The remarks were another perplexing swing from Duterte, who last week announced in China his “separation” from the United States, before assuring that ties were not being severed and he was merely pursuing an independent foreign policy.
U.S. State Department spokesman John Kirby said Duterte’s remarks were “inexplicably at odds” with the relationship the two countries continued to enjoy and Washington was going to “take the long view” on ties with Manila.
“We’ve seen this rhetoric and then we’ve seen it walked back,” he told a regular news briefing. “We’re not going to react and respond to every bit of rhetoric. We’re going to continue to work at this relationship.”
Kirby said the United States would continue to meet its obligations in its defense treaty with the Philippines and had not seen Duterte’s comments against it translate into policy.
“The long view in our mind is a sustained, healthy, vibrant, bilateral relationship with the people and the government of the Philippines.
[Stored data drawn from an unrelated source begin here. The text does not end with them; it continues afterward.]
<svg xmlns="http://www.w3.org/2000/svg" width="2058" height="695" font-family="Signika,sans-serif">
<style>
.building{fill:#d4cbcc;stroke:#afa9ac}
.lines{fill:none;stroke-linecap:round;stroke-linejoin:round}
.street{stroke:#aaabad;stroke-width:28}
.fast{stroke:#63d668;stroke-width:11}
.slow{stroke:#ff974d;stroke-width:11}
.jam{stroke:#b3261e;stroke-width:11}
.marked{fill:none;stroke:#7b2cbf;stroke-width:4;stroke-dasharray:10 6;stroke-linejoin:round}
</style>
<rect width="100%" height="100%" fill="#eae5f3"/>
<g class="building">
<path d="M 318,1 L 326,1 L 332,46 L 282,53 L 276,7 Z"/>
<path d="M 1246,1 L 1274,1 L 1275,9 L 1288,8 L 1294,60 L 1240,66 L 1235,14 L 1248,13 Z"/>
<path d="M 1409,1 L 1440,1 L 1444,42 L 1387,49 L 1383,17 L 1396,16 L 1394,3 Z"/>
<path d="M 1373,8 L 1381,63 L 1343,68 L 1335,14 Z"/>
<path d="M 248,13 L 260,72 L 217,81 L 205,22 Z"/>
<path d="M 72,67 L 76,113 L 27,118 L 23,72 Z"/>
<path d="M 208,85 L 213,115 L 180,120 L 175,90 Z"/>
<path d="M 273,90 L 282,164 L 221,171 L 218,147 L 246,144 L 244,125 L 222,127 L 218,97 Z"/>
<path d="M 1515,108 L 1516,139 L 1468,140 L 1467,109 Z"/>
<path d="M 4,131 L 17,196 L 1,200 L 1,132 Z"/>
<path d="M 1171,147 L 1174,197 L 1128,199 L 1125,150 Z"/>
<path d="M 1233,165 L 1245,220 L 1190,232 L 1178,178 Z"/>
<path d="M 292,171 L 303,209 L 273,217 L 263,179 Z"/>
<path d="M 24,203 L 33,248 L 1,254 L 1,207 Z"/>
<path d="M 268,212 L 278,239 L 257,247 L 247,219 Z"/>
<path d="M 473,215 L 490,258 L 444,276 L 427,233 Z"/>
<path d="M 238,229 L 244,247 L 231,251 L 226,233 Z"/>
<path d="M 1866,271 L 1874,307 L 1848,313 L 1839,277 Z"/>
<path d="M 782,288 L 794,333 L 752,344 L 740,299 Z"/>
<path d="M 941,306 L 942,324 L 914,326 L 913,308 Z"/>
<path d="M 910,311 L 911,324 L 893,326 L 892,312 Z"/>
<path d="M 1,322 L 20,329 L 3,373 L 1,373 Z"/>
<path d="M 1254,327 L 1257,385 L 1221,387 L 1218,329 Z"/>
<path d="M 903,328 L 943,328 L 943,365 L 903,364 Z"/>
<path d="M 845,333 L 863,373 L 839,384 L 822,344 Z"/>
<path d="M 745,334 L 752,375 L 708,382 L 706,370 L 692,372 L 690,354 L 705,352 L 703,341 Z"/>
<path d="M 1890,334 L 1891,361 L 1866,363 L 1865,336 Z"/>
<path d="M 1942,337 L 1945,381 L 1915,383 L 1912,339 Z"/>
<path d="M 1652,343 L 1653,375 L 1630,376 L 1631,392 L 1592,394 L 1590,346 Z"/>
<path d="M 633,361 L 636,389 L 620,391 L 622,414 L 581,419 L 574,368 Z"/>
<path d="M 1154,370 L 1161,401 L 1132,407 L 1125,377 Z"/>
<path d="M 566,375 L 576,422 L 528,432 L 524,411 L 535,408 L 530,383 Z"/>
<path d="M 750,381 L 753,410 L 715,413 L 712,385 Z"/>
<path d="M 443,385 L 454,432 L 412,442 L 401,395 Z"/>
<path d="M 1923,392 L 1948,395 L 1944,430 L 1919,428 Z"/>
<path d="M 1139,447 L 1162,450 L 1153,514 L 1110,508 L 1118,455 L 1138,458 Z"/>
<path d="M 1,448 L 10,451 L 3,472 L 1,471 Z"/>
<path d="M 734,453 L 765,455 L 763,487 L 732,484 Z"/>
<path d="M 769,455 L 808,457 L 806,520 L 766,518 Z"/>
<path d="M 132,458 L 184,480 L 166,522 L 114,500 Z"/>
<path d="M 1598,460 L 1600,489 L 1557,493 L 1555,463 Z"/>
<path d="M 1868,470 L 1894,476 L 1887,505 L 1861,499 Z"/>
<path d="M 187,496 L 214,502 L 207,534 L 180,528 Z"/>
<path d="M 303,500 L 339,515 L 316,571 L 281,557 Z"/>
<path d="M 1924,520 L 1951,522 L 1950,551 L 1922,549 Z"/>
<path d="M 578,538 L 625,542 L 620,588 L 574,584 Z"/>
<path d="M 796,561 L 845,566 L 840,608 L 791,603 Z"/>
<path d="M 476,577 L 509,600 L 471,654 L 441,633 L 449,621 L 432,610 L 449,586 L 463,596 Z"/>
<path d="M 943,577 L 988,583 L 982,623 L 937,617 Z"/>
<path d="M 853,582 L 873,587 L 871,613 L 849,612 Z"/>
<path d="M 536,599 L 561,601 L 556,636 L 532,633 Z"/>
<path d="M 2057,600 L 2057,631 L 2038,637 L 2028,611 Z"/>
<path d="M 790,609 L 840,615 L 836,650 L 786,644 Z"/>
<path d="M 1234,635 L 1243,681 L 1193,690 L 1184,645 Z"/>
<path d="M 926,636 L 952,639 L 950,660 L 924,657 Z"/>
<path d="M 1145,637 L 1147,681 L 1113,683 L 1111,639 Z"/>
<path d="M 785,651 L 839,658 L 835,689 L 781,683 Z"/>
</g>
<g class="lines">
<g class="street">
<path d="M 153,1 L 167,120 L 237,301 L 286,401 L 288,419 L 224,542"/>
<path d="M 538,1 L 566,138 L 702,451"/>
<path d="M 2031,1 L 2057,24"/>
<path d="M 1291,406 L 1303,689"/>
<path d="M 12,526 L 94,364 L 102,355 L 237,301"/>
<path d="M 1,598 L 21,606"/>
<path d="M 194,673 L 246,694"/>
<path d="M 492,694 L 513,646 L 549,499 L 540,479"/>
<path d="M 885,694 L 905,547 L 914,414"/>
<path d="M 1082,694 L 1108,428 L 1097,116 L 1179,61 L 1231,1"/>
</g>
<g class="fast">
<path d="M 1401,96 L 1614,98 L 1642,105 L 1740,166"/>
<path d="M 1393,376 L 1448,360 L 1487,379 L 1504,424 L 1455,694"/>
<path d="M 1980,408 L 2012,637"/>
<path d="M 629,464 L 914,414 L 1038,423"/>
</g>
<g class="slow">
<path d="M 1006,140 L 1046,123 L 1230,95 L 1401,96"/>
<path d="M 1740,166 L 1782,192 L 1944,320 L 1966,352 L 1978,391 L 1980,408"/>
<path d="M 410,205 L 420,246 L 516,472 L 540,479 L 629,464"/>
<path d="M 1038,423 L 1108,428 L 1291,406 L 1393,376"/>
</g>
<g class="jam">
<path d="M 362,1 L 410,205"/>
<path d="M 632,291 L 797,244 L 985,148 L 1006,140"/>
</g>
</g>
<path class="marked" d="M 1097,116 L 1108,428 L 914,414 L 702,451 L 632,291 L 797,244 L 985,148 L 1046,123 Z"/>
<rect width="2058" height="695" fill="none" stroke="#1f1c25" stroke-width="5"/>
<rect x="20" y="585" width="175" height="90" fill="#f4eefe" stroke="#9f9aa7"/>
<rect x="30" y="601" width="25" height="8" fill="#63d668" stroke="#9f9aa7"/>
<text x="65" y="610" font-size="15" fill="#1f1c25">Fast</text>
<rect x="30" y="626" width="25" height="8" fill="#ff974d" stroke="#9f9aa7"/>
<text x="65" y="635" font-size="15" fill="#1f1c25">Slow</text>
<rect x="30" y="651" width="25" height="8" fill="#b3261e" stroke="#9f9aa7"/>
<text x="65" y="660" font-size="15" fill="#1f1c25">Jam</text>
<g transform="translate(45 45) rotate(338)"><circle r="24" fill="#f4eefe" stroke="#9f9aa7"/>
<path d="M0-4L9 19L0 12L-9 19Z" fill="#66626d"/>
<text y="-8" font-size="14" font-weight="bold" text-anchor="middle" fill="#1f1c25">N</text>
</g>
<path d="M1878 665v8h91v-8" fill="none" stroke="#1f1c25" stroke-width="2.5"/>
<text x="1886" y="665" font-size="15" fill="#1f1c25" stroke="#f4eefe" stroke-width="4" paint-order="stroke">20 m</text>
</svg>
That’s what we’ve had for 70-odd years and that’s what we expect to have for 70-plus more years … so that’s where our focus is on,” he said.
Duterte’s latest swipe at Washington could rattle Japanese Prime Minister Shinzo Abe, who wants to keep ties with the Philippines tight. Abe is to hold rare one-on-one talks with Duterte at his residence in Tokyo on Wednesday evening.
Before leaving for Tokyo, Duterte described Japan as a true friend that had played a “preeminent and peerless role” as a big investor and Philippine development partner.
“I didn’t start this fight”
But he quickly became vexed when answering questions and held up the front page of a Philippine newspaper which carried the headline “Duterte sparking international distress – U.S.”.
Duterte vented at Washington on several fronts, from its bombing of Manila at the end of World War Two to embassy officials once questioning his intentions when he applied for a visa to visit a girlfriend.
“You know, I did not start this fight,” he said.
Director of U.S. National Intelligence James Clapper said Duterte was playing to a domestic audience.
“President Duterte has a point of view, I think conditioned quite a bit by his own life and his apparent resentment of the United States and its relationship with the Philippines, so he has reached out to the Chinese,” Clapper said at the Council on Foreign Relations in New York.
Clapper said he had recently had a private meeting with senior Philippine intelligence officials. “They are themselves concerned about the impact on our relationship,” he said. “So we will just have to see how it plays out.”
Duterte’s overtures to China and hostility towards the United States have raised questions about what his overall goal is and the extent to which his actions could shake up the geopolitical dynamic of a region wary about Beijing’s growing influence and U.S. staying power.
Abe has sought to strengthen ties with the Philippines and other Southeast Asian countries, particularly Myanmar, Thailand and Vietnam, as a counter-balance to Beijing.
Japanese Chief Cabinet Secretary Yoshihide Suga said on Tuesday that both presidents would have a meeting to “further the strategic partnership with the Philippines”.
Japanese officials said Abe would not overtly try to mediate between Tokyo and Washington but would probably explain the importance of the U.S. role in the region. Kirby said Washington had no “special expectations” for Duterte’s Tokyo visit.